L’OFFICIEL HORLOGERIE & BIJOUTERIE : Parmi toutes les gemmes, vous avez une prédilection pour les perles. Pour quelles raisons ?

OLIVIER SEGURA : Leur matière est unique : il y a une sensualité extraordinaire dans les perles. Il faut toucher une perle pour le comprendre et l’apprécier. En plus ce sont des minéraux qui sont très beaux et présentent toute une diversité de couleurs.

Mais mon intérêt pour cette gemme est aussi d’ordre gemmologique car les perles sont des miracles, ou plutôt des anomalies, de la nature. Il s’agit d’un minéral qui est produit, moyennant une énergie folle, par un organisme vivant : ainsi des mollusques, animaux primaires dans la chaîne d’évolution, donnent naissance à de véritables merveilles.

Rappelons que, pour ces derniers, la production de nacre, matière première de la perle, est un moyen de protection contre des agressions extérieures.
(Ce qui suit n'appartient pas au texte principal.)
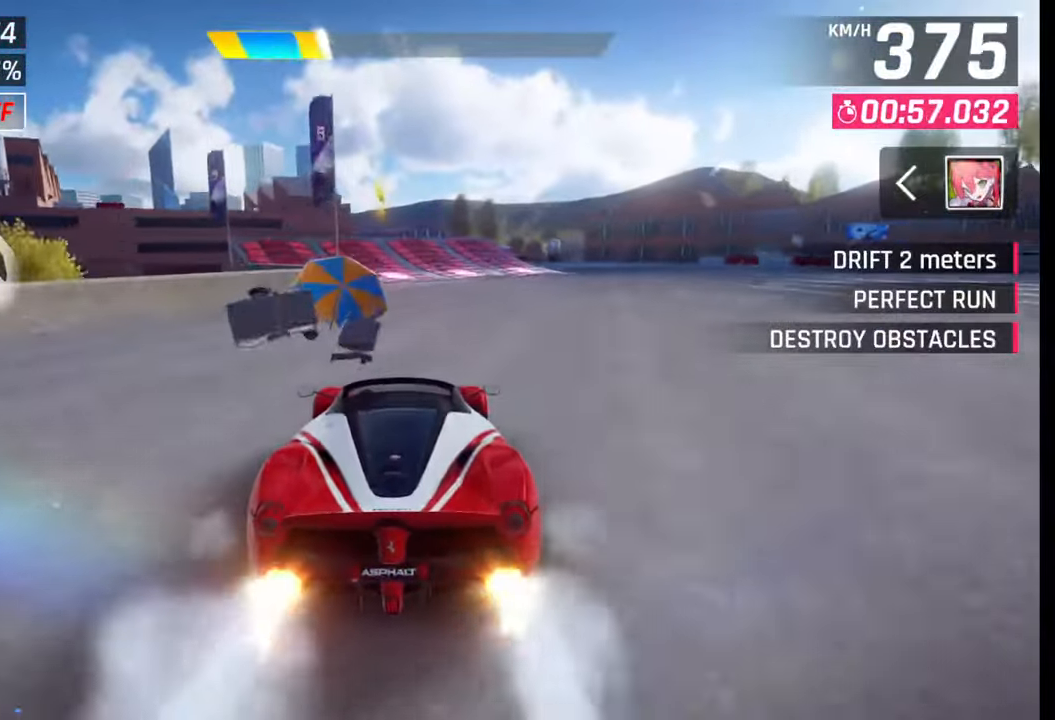
{"buttons": ["CROSS", "R1"], "left_stick": "left", "right_stick": "center", "events": [[33, "CROSS", "down"], [33, "R1", "down"], [117, "CROSS", "up"], [133, "R1", "up"], [150, "left_stick", "left"], [200, "CROSS", "down"], [200, "R1", "down"], [250, "CROSS", "up"], [283, "R1", "up"], [333, "CROSS", "down"], [333, "R1", "down"], [417, "R1", "up"], [433, "CROSS", "up"], [500, "CROSS", "down"], [500, "R1", "down"]]}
C’est un système de défense ! Il est d’ailleurs intéressant de noter que, pour l’homme aussi, la nacre peut être utile.

L’OHB : A quoi peut servir la nacre ?

O. SEGURA : Selon certaines théories, très plausibles, elle a joué un rôle important dans l’évolution humaine, en particulier dans sa sédentarisation. Dès l’âge de pierre, avant l’apparition du fer donc, dans la zone arabo-persique, l’homme a compris qu’il pouvait créer des outils avec de la nacre : des hameçons notamment.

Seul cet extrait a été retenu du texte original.